Amberlough by Lara Elena Donnelly
My rating: 5 of 5 stars
Setting: fantastical version of Weimar (pre-WWII) Germany, roughly. Amberlough is a Big City in Gedda, full of Big City Dwellers who love their city life. There is beauty, art, and political struggles. There is graft, there is solidarity, there is a major spy agency.
Cyril DePaul is a spy for the agency, whose last mission went really sideways. So now it’s desk duty, mostly. He’s sleeping with his current target, burlesque performer/smuggler Aristide Makricosta, but they are :really: good at compartmentalizing. Which works well until DePaul’s next assignment, which involves working to infiltrate the Ospies, a “nation first” political party that is trying to unify Gedda into some sort of magical place where people who don’t fit their traditional notions of life … disappear. Aristide convinces his coworker at the Bee (the Burlesque club), Cordelia, to serve as a visible companion to Cyril, bolstering his case as an Ospie convert.
That’s when things get interesting.
This is a pretty good queer spy thriller. Cyril and Aristide plot and counter-plot, trying to save each other and, incidentally themselves, with … varying results. Cordelia is also a survivor, and she makes her own choices, which intersect with Cyril and Aristide’s plans in interesting ways.
Because plans don’t always work. Yet the way that these multiple different attempts to solve the problem at hand–and guarantee the survival of the folks in the middle of it– intersect in ways that make perfect, believable, messy human sense.

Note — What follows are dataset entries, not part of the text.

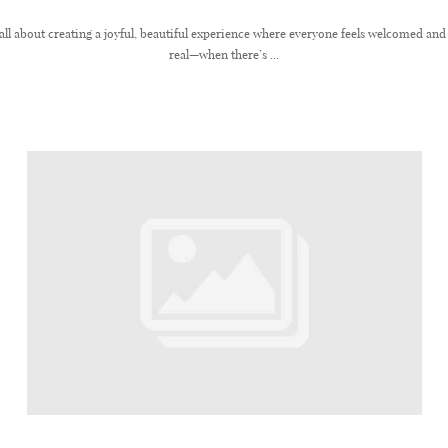
all about creating a joyful, beautiful experience where everyone feels welcomed and c
real—when there’s ...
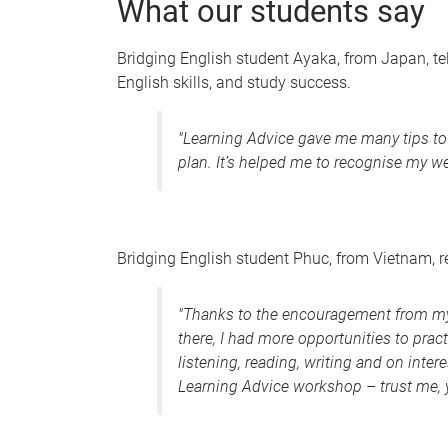
What our students say
Bridging English student Ayaka, from Japan, te
English skills, and study success.
"
Learning Advice gave me many tips to i
plan. It’s helped me to recognise my 
Bridging English student Phuc, from Vietnam, 
"Thanks to the encouragement from my 
there, I had more opportunities to pra
listening, reading, writing and on inter
Learning Advice workshop – trust me, y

It’s an even better meditation on constructed selves, and the things that we do and the choices that we make to survive. At what point does our need for survival overrule our need for community? Is it worth surviving individually when your community doesn’t? When does the constructed version of ourselves become the “real” us? Can we go back to the people that we once were? Would we WANT to? What is the value of art and performance? Can art be an act of resistance? Is art political?
These are all important questions, and Amberlough gives us its own answers, wrapped in a tale of desperation, affection, defiance, and love among some truly spectacular, well crafted characters.
I loved this novel, and I can’t wait to read book 2, to see what happened to Cyril, Aristide, and Cordelia.